The trial court found that the elevator operators were not employees of the general contractor and entered judgment in favor of the general contractor. However, the appellate court determined that the general contractor was a joint employer and allowed the EEOC to pursue claims on behalf of the elevator operators for racial harassment and retaliation against the general contractor. It found the general contractor suggested the rate of pay for the elevator operators, set their hours, and collected timesheets. The general contractor also directed the elevator operators’ daily responsibilities and assignments, provided some training, and could remove them from the jobsite for being incompetent, disorderly, or otherwise unsatisfactory. The appellate court thus found that while the elevator operators were not employed directly, the general contractor supervised and controlled the elevator operators’ day-to-day activities without any oversight by the subcontractor, which satisfied the joint employer test.
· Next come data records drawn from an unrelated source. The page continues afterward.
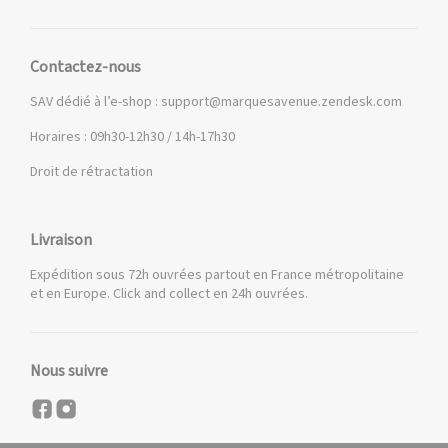
Contactez-nous
SAV dédié à l’e-shop :
support@marquesavenue.zendesk.com
Horaires : 09h30-12h30 / 14h-17h30
Droit de rétractation
Livraison
Expédition sous 72h ouvrées partout en France métropolitaine
et en Europe. Click and collect en 24h ouvrées.
Nous suivre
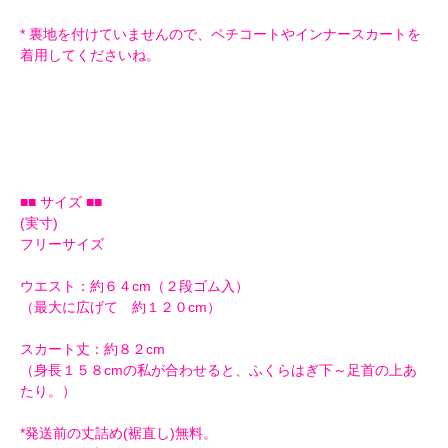
* 裏地を付けていませんので、ペチコートやインナースカートを
着用してくださいね。
■■ サイズ ■■
(実寸)
フリーサイズ
ウエスト：約６４cm（２段ゴム入）
（最大に広げて 約１２０cm）
スカート丈：約８２cm
（身長１５８cmの私が合わせると、ふくらはぎ下～足首の上あ
たり。）
*発送前の丈詰め(裾直し)無料。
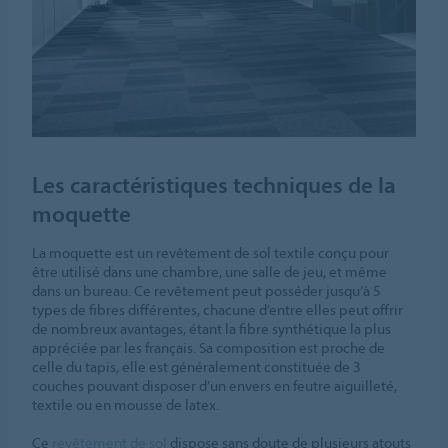
Les caractéristiques techniques de la
moquette
La moquette est un revêtement de sol textile conçu pour
être utilisé dans une chambre, une salle de jeu, et même
dans un bureau. Ce revêtement peut posséder jusqu’à 5
types de fibres différentes, chacune d’entre elles peut offrir
de nombreux avantages, étant la fibre synthétique la plus
appréciée par les français. Sa composition est proche de
celle du tapis, elle est généralement constituée de 3
couches pouvant disposer d’un envers en feutre aiguilleté,
textile ou en mousse de latex.
Ce
revêtement de sol
dispose sans doute de plusieurs atouts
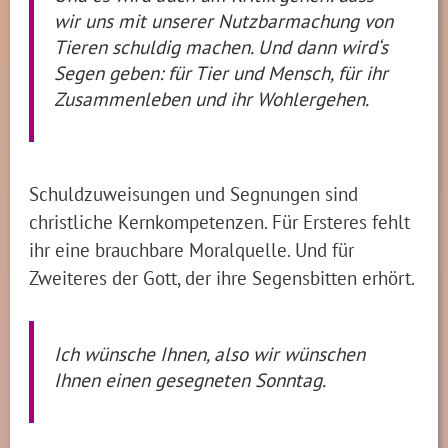
wir uns mit unserer Nutzbarmachung von
Tieren schuldig machen. Und dann wird‘s
Segen geben: für Tier und Mensch, für ihr
Zusammenleben und ihr Wohlergehen.
Schuldzuweisungen und Segnungen sind
christliche Kernkompetenzen. Für Ersteres fehlt
ihr eine brauchbare Moralquelle. Und für
Zweiteres der Gott, der ihre Segensbitten erhört.
Ich wünsche Ihnen, also wir wünschen
Ihnen einen gesegneten Sonntag.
Employers should closely evaluate and be aware of the degree of control they have over other entities’ employees. As illustrated in the recent case, this is particularly important when an employer utilizes subcontractors. In order to determine whether an entity is a joint employer, courts will look to an entity’s ability to hire, fire or discipline employees, affect their compensation and benefits, and direct and supervise their performance. The greater the degree of control an employer has over another entity’s employees, the greater the likelihood that the employer could be held responsible for alleged discrimination as a joint employer. Employers should also ensure that their anti-discrimination policies and complaint procedures contemplate consideration and investigation of all complaints of discrimination, whether the complaint is made by a direct employee or an employee of an entity. This will go a long way toward cutting off potential discrimination claims from individuals that do not
even involve actions taken by the employer.